Des colloques de lobbies au sein même de l'Assemblée nationale
Au-delà de la "stratégie du cocktail", une très bonne façon de se faire bien voir des élus, c’est… de les mettre eux-mêmes en valeur. Quoi de mieux qu’organiser un colloque clé en main sur une thématique forte ou d’actualité – de préférence au sein même de l’Assemblée - et d'en confier la présidence à l’élu, qui peut donc ensuite se poser en spécialiste de la question auprès de ses pairs. Colloques financés par les entreprises qui y participent.
Parmi eux on relève Esprit de défense, effort de défense, organisé par l’association des villes marraines des forces armées, où sont intervenus le Groupement des industries de construction et activités navales et Safran Helicopters Engines. Autre exemple, Quelles conditions techniques et économiques pour une transition énergétique réussie ?, qui rassemble des grands noms du nucléaire, comme EDF et Framatome. Pas un seul groupe d’intérêt représentant des énergies renouvelables ! Ce concept de colloque tout prêt a été inventé il y a plus de 20 ans par Hervé Maurey et sa société de lobbying… Hervé Maurey devenu depuis sénateur.
La force de l'entre-soi
La grande force du lobbying "à la française", c’est l’entre-soi. Il y a déjà un entre-soi de caste : on sort souvent du même milieu, des mêmes grandes écoles. Il y a ensuite l’entre-soi des portes tournantes entre le privé et le public, entre les cabinets de lobbying et les cabinets d’élus. Le Premier ministre en est un exemple : il était directeur des "affaires publiques" chez Areva entre 2007 et 2010. Et à cet égard, le CV des collaborateurs ministériels est aussi édifiant : sur 298 collaborateurs, 43 ont travaillé à un moment de leur carrière dans le lobbying.
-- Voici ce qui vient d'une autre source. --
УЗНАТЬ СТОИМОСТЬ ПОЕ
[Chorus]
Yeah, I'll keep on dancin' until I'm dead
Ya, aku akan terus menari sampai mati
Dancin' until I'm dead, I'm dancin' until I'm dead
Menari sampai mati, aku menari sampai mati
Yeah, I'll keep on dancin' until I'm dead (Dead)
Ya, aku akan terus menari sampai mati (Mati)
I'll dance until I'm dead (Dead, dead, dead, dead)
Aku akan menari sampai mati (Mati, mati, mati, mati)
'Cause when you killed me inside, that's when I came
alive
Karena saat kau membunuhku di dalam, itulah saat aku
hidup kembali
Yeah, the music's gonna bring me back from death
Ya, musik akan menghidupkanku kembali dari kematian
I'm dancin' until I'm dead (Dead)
La palme revient au ministère du Travail, où sur neuf personnes, quatre ont travaillé dans le lobbying et deux dans les "relations sociales" pour le Medef.
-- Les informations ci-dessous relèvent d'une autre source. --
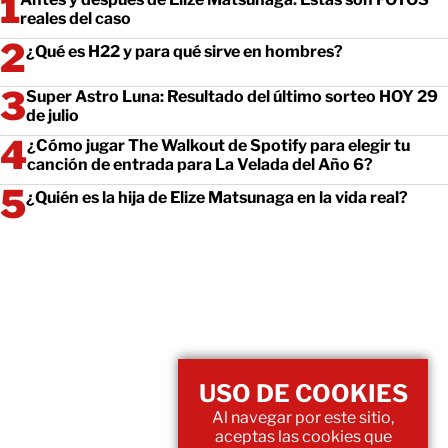
reales del caso
¿Qué es H22 y para qué sirve en hombres?
Super Astro Luna: Resultado del último sorteo HOY 29
de julio
¿Cómo jugar The Walkout de Spotify para elegir tu
canción de entrada para La Velada del Año 6?
¿Quién es la hija de Elize Matsunaga en la vida real?
USO DE COOKIES
Al navegar por este sitio,
aceptas las cookies que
Qu’en est-il de la question du contrôle, de la moralisation de la vie publique, de la transparence ? C’est l’enfant pauvre du système. La loi Sapin 2 a posé quelques bases – minimalistes, selon Eric Alt, le magistrat et vice-président de l’association anticorruption Anticor – avec la création l’an dernier d’un registre officiel où les lobbyistes doivent se déclarer. Aujourd’hui 1 500 groupes d’intérêt y sont recensés, mais les déclarations ne se font pas en temps réel et n’ont lieu que tous les six mois. Elles ne permettent pas de connaître les personnes avec lesquelles les représentants d’intérêt sont entrés en contact.
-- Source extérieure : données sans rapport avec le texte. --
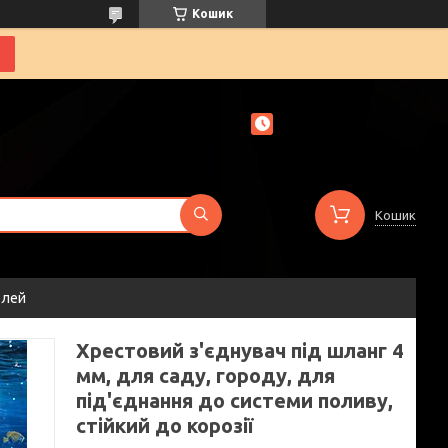
Кошик
Кошик
елей
Хрестовий з'єднувач під шланг 4
мм, для саду, городу, для
під'єднання до системи поливу,
стійкий до корозії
Pour Éric Alt, "ni la loi Sapin, ni la Haute autorité pour la transparence de la vie publique - ne sont allées assez loin. Tant qu’on accepte des espaces d’opacité la démocratie n’est pas tout à fait atteinte. C’est une question d’éthique, de culture, d’esprit critique. C’est peut être trop demander aux parlementaires. C’est comme s’il y avait une confusion entre un intérêt public et privé. Alors le pénal peut traiter les situations graves : prise illégale d’intérêt, trafic d’influence, mais on ne peut réguler une société uniquement par le pénal. C’est une culture à faire évoluer ou à retrouver, car c’est l’éthique de la haute fonction publique française qui peu à peu se délite avec ces pratiques. Il faut aussi que le citoyen exerce une vigilance sur le pouvoir".